Among the lines below, how many have the string "docs" in them? Only the number is wanted.

++++++

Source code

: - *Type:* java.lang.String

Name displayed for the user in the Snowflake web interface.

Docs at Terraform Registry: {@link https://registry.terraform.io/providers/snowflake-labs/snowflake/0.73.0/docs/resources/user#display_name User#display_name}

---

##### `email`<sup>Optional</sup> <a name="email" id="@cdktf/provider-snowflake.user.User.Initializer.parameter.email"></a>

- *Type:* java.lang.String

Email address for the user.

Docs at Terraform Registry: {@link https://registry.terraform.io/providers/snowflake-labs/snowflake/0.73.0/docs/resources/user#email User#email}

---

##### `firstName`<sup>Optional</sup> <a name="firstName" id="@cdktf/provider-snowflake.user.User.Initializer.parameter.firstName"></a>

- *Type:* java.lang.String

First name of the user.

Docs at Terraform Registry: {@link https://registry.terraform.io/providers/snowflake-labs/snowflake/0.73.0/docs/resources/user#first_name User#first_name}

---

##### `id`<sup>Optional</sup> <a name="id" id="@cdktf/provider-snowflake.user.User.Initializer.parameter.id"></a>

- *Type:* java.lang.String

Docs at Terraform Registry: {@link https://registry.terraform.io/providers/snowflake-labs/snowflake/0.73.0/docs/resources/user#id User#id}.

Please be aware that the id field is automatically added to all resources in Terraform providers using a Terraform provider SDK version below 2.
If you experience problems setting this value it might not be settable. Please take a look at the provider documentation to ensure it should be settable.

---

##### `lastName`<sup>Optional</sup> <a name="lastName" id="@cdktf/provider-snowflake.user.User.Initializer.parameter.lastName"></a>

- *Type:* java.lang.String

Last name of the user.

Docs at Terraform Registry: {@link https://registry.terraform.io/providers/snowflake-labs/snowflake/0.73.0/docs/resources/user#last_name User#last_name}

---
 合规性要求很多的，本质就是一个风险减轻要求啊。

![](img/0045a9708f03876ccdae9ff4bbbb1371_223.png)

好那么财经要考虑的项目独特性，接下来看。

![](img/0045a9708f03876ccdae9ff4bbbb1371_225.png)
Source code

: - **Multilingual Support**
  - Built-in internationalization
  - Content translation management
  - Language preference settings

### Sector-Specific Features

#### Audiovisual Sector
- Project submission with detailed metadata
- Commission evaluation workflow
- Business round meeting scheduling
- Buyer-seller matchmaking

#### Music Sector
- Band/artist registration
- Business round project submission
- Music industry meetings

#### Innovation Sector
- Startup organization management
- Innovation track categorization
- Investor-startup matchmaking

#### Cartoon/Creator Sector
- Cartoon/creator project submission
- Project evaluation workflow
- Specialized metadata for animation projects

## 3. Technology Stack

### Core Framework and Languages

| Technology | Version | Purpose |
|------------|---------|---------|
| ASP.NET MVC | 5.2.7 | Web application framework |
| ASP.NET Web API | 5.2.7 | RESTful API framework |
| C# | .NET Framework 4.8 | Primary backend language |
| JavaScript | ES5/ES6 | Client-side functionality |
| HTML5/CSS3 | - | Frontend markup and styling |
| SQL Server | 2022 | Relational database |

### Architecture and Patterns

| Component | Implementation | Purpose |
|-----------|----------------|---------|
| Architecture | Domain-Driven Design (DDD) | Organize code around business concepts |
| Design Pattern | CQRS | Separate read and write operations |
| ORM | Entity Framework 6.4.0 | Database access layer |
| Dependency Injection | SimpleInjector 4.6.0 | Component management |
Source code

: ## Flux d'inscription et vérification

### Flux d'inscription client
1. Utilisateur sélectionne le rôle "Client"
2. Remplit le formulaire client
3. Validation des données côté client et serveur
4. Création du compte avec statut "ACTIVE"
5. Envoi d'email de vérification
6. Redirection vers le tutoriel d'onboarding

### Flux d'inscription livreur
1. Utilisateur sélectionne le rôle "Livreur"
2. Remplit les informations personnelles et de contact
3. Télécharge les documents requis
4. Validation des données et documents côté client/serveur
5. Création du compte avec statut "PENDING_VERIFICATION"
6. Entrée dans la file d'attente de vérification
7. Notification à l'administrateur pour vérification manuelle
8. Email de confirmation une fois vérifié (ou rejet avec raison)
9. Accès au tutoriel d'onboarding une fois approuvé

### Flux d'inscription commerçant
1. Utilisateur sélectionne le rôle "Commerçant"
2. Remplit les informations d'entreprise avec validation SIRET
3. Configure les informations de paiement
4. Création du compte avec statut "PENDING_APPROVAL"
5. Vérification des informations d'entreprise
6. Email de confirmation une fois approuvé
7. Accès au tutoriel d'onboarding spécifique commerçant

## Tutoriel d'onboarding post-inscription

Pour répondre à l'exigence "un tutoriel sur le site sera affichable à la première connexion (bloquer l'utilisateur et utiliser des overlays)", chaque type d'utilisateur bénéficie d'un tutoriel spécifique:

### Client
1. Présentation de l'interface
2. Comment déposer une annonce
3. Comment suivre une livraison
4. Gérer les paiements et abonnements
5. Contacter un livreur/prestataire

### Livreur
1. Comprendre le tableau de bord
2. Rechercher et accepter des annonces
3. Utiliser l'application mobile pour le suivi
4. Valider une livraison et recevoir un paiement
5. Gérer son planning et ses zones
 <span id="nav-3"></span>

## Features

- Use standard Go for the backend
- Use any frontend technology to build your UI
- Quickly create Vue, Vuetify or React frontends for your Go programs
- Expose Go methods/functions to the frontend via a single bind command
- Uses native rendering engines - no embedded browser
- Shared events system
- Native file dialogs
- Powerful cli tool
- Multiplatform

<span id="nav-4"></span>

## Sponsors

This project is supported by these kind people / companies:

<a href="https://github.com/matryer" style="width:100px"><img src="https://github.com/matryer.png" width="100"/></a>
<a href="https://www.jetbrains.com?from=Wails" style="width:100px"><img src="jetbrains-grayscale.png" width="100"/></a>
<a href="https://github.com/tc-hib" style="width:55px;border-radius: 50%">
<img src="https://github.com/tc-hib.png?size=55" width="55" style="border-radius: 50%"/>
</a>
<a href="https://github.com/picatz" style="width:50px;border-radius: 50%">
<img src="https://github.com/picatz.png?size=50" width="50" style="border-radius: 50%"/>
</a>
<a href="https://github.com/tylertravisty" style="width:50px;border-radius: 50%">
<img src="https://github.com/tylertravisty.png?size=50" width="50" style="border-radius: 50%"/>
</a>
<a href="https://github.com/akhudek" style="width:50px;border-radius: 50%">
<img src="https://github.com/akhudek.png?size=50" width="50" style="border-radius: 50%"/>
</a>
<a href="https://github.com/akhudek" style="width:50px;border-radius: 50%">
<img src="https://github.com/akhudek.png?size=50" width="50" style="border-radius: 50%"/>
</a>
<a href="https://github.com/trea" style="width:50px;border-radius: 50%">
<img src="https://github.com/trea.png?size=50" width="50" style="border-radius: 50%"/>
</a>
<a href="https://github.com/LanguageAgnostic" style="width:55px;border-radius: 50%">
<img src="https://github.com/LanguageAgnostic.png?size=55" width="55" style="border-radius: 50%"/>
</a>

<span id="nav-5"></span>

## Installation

++++++

(Task output)
5